Text block:
# Trek 1500 headset - help?



## pantani1983 (Oct 17, 2008)

Hello 

What kind of headset should i use to Trek 1500 frame? What is the diameter of bearings? 

Should i use semi-integrated or integrated headset? 


Please help

best regards 
p


----------



## uzziefly (Jul 15, 2006)

If you're talking about the old Trek 1500 (as I assume) instead of the Trek 1.5, then anything from a Chris King to a Cane Creek would fit.

And I remember they were not integrated at all.


----------



## William43 (Dec 18, 2007)

I recently put a new cane creek S-3 in my '04 1500. Great upgrade.


----------



## cryoplasm (Jun 14, 2008)

Depends which year of the 1500. The newest ones use fully integrated ones. The model before uses a semi-integrated which had the tendency to get rough and rockery pretty fast. And finally the model even before last used completely external cups like the Chris King.


----------



## kleka (Jan 24, 2013)

*Hi pal I have a Trek 1500*



William43 said:


> I recently put a new cane creek S-3 in my '04 1500. Great upgrade.

Problems to work on:
(A) Copy out word for word everything in the Trek 1500 headset thread from "If you're talking" down to "integrated at all.".
(B) Continue the Trek 1500 headset thread from the point where it stops.

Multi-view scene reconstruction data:
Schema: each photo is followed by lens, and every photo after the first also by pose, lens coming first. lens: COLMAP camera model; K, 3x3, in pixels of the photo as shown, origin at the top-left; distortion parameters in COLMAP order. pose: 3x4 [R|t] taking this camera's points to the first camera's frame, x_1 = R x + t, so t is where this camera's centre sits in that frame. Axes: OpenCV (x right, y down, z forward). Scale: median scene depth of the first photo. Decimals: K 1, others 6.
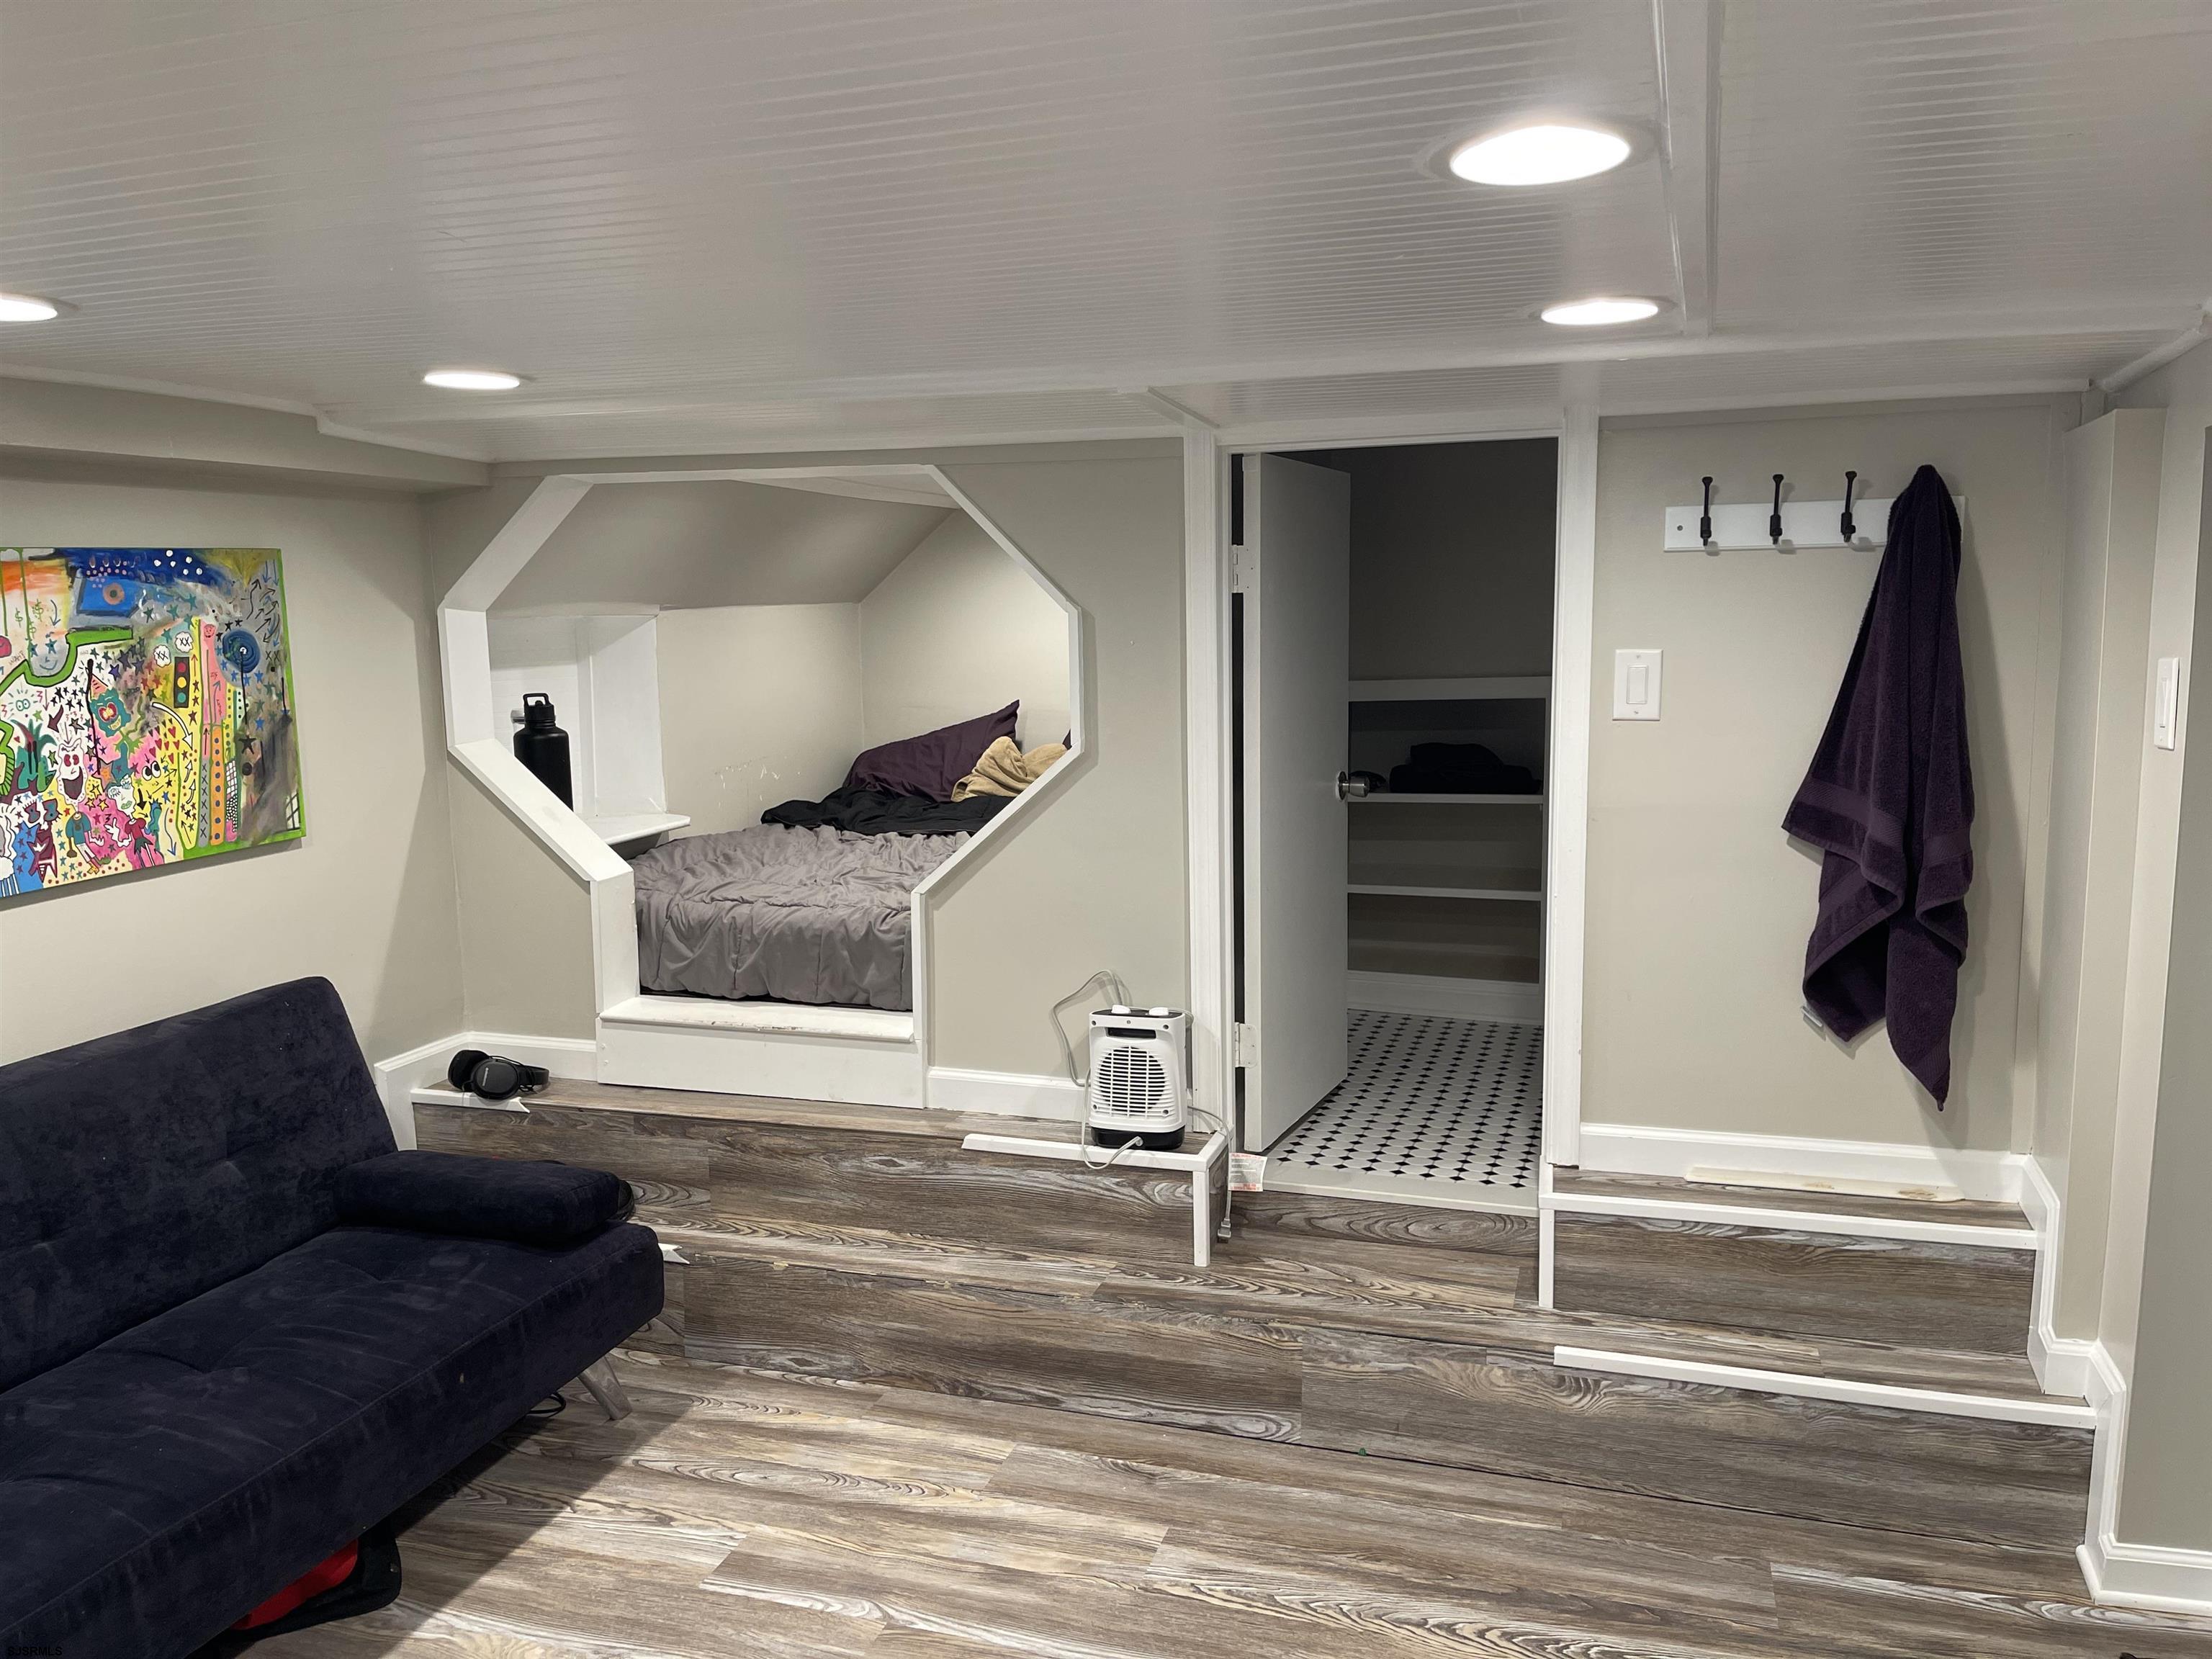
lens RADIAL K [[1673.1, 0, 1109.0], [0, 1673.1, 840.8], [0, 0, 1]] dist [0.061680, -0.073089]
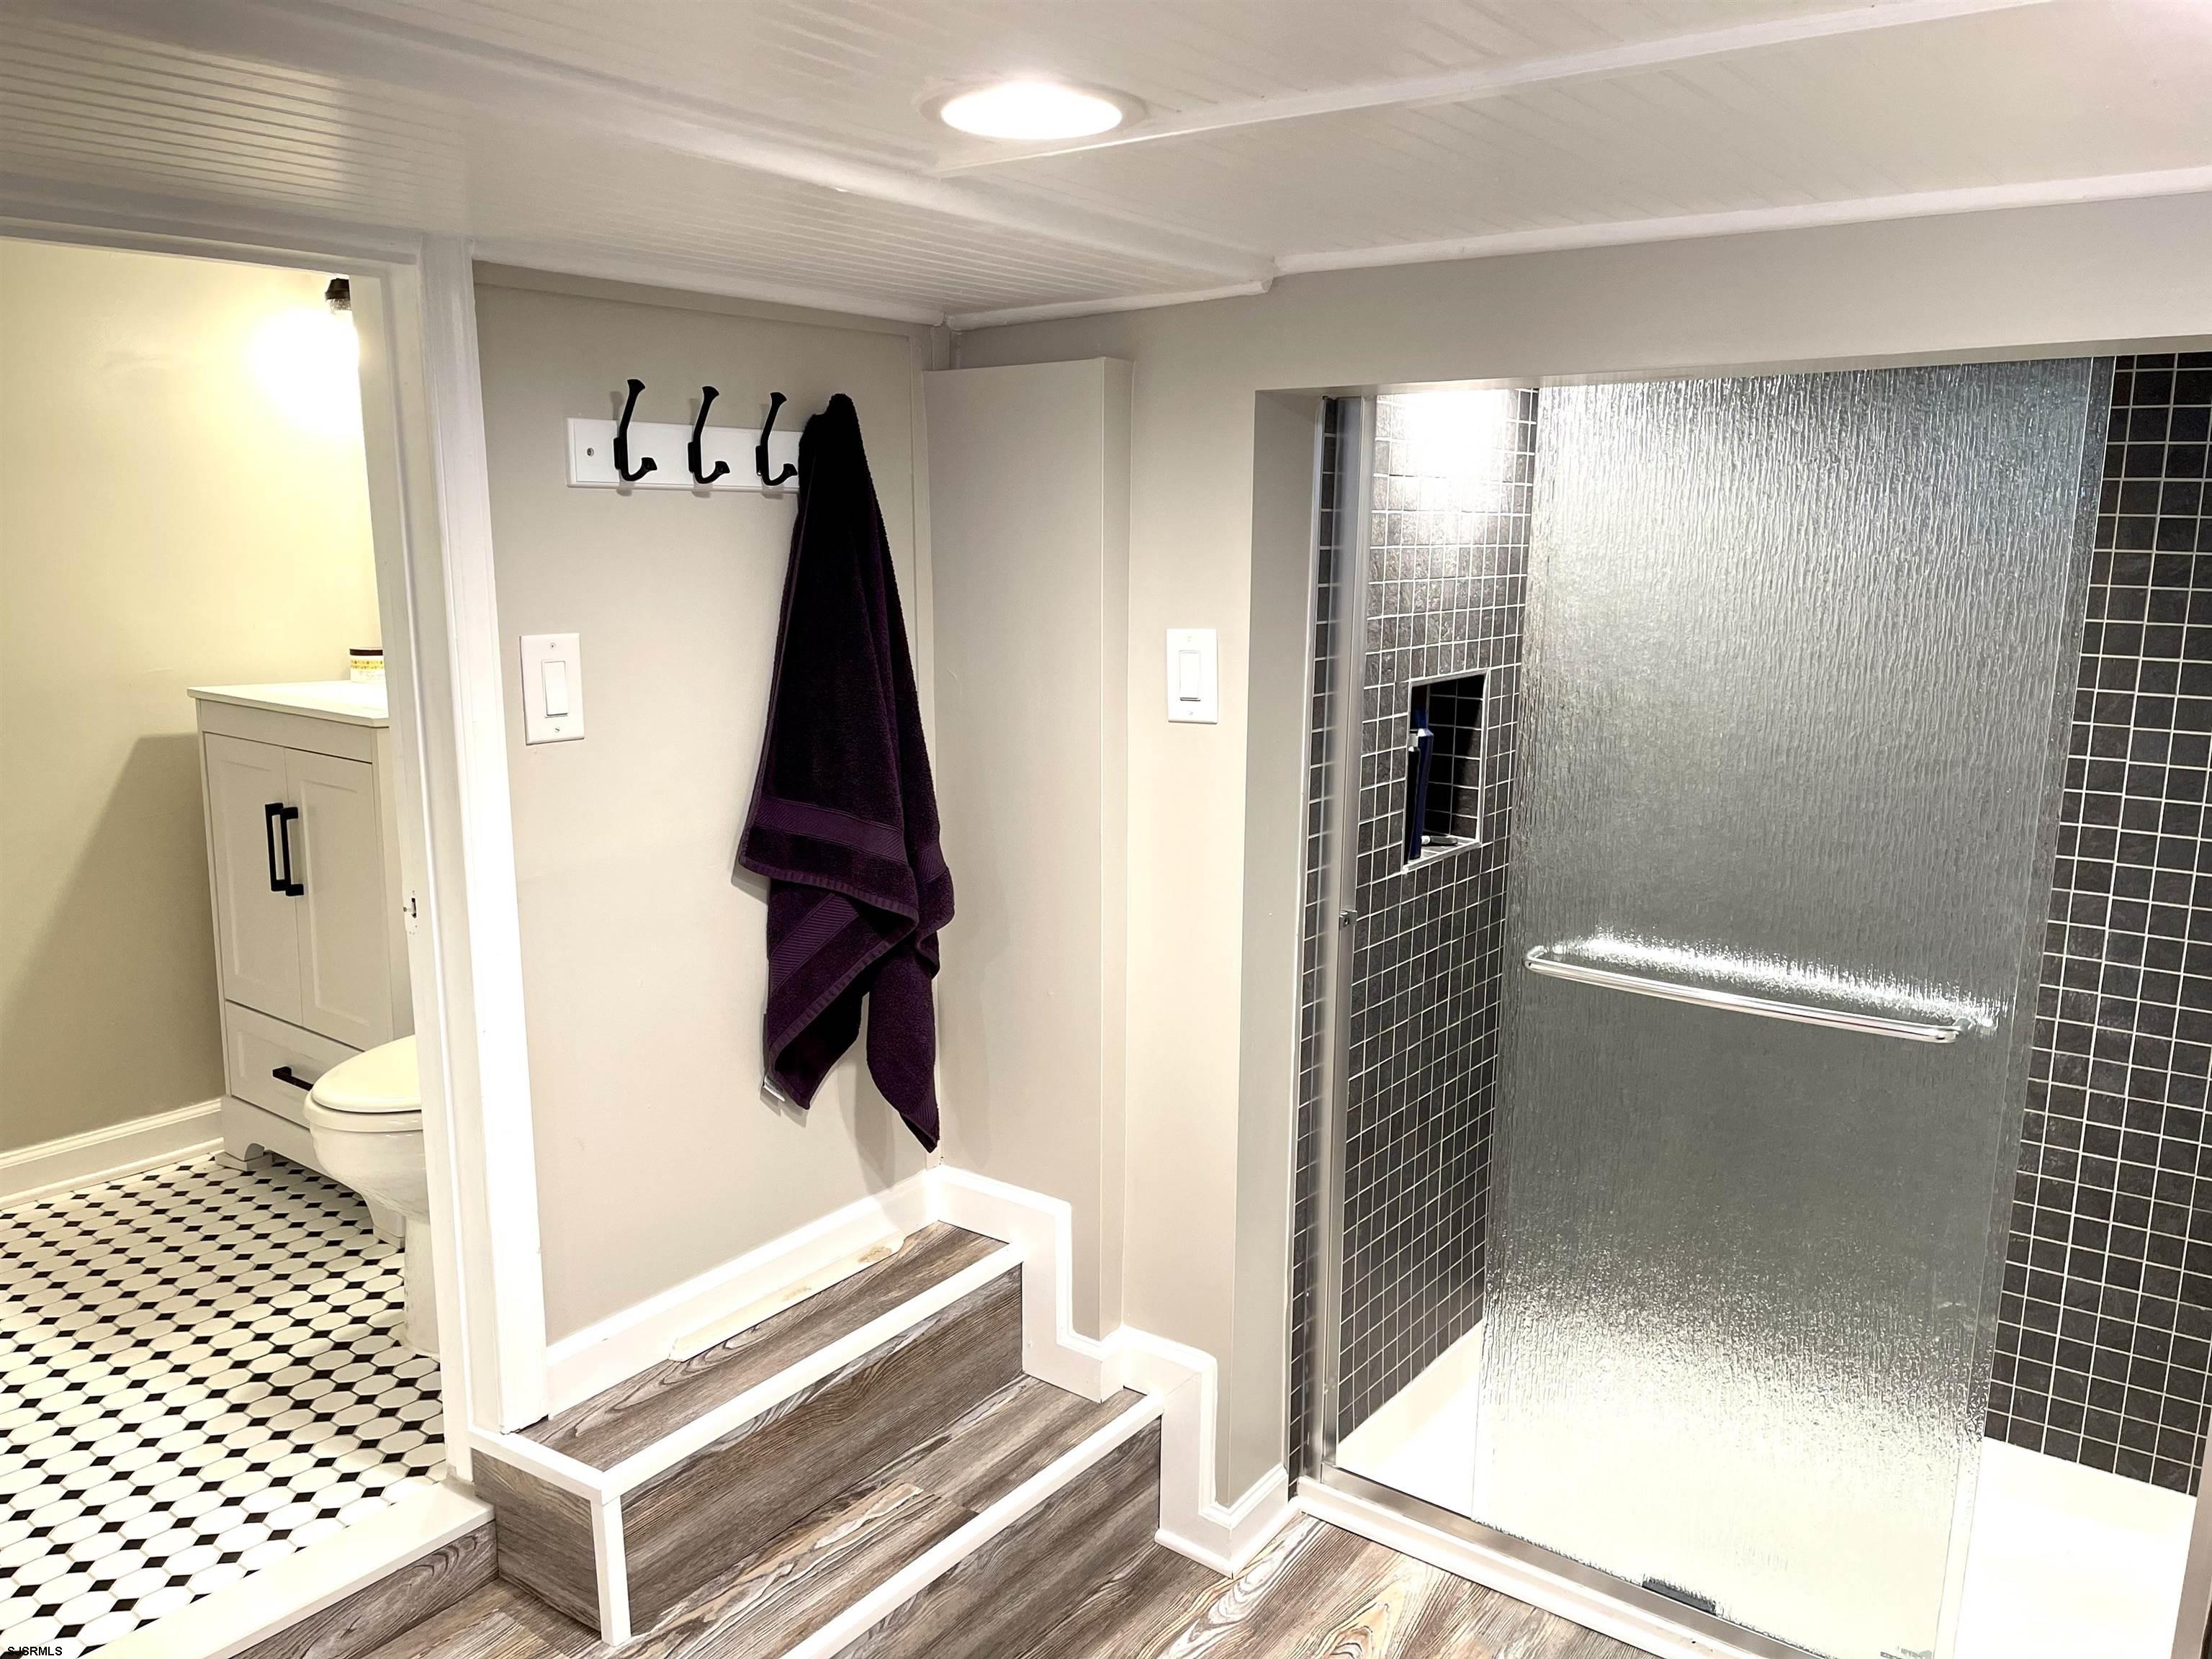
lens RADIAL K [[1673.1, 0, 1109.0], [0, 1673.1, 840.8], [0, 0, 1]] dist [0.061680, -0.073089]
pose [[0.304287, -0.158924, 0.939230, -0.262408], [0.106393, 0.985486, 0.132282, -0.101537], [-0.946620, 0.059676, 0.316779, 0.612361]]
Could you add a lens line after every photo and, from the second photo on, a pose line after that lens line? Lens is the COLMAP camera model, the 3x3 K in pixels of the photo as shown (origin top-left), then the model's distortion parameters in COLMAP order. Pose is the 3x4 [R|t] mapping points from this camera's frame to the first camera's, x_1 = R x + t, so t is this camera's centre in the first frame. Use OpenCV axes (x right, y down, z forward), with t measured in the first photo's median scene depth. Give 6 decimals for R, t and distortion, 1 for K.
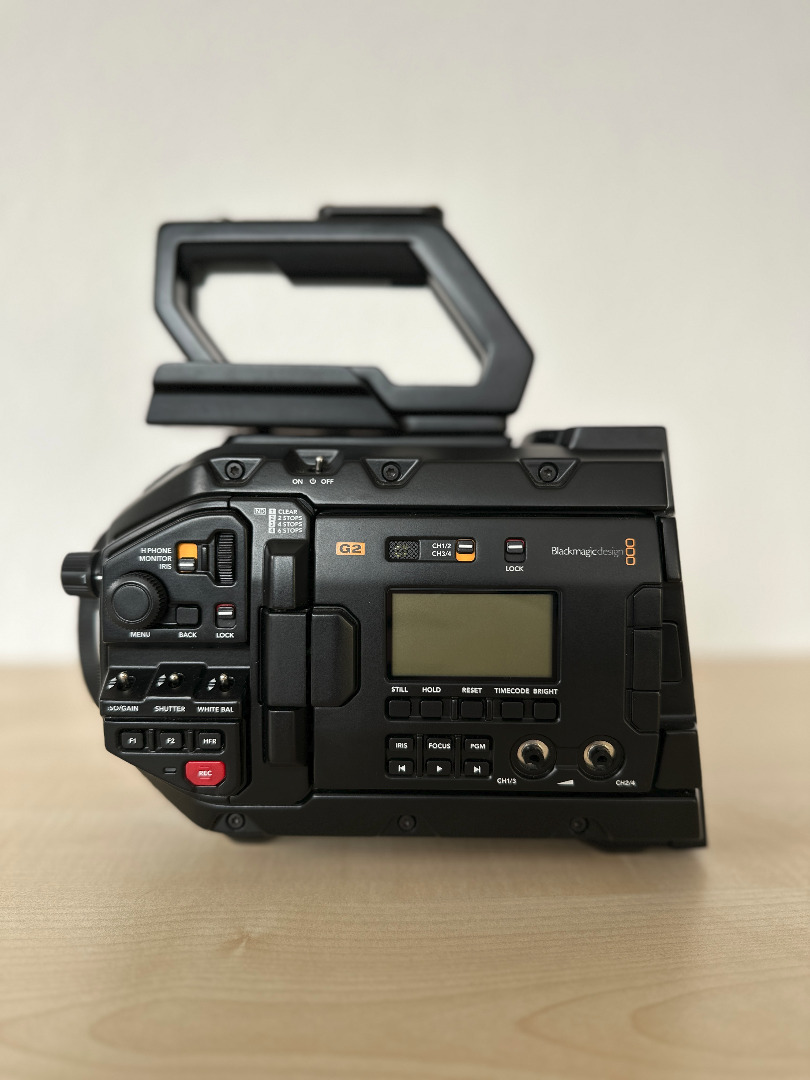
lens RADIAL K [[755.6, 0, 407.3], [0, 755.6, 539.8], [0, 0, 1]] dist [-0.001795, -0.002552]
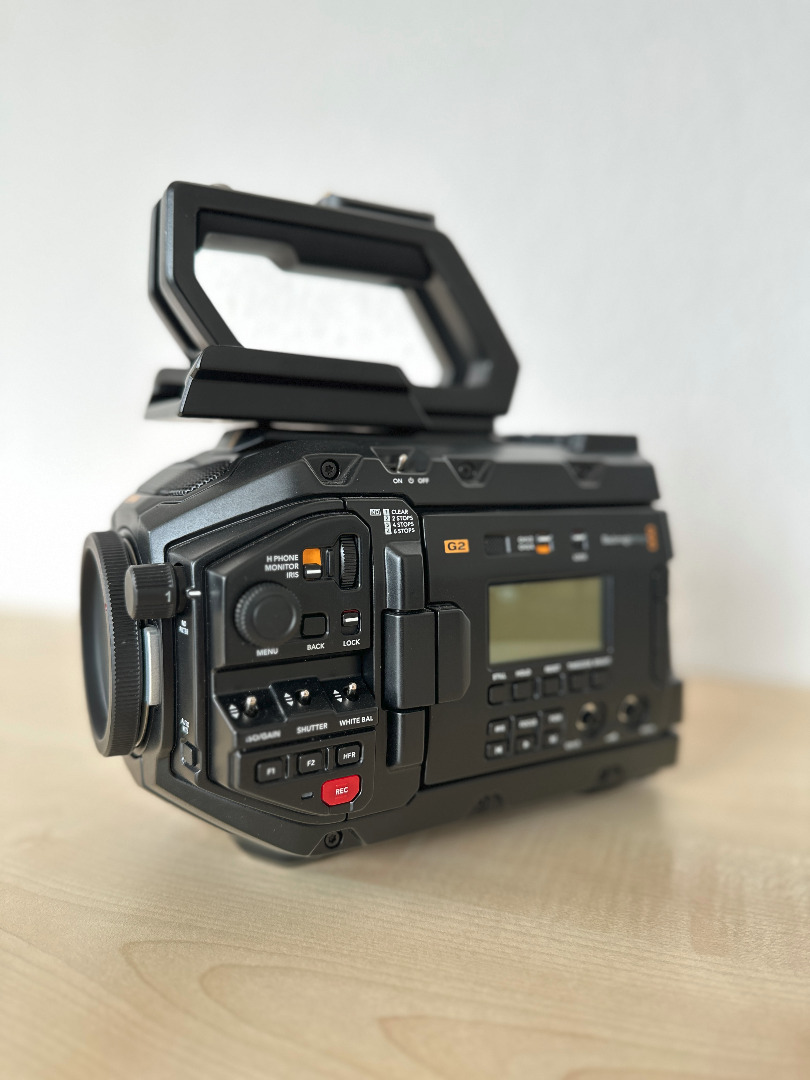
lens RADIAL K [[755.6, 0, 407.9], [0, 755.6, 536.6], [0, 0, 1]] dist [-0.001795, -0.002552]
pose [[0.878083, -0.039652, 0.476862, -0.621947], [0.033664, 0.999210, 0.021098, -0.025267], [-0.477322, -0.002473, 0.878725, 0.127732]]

Numbered answers:
(A)
If you're talking about the old Trek 1500 (as I assume) instead of the Trek 1.5, then anything from a Chris King to a Cane Creek would fit.

And I remember they were not integrated at all.

(B)
Hi pal:
i have a trek 1500 2004 too and i want to replace the headset but I dont know what is the right model for the frame. Does the S3 works well?


----------



## cxwrench (Nov 9, 2004)

kleka said:


> Hi pal:
> i have a trek 1500 2004 too and i want to replace the headset but I dont know what is the right model for the frame. Does the S3 works well?


you may want to pay a little bit more attention to the dates of posts you're replying to...this thread last saw action 4 years, 3 months ago. i doubt any of these guys are still paying any attention to it, if they're here at all. 

and yes, the S3 will work fine.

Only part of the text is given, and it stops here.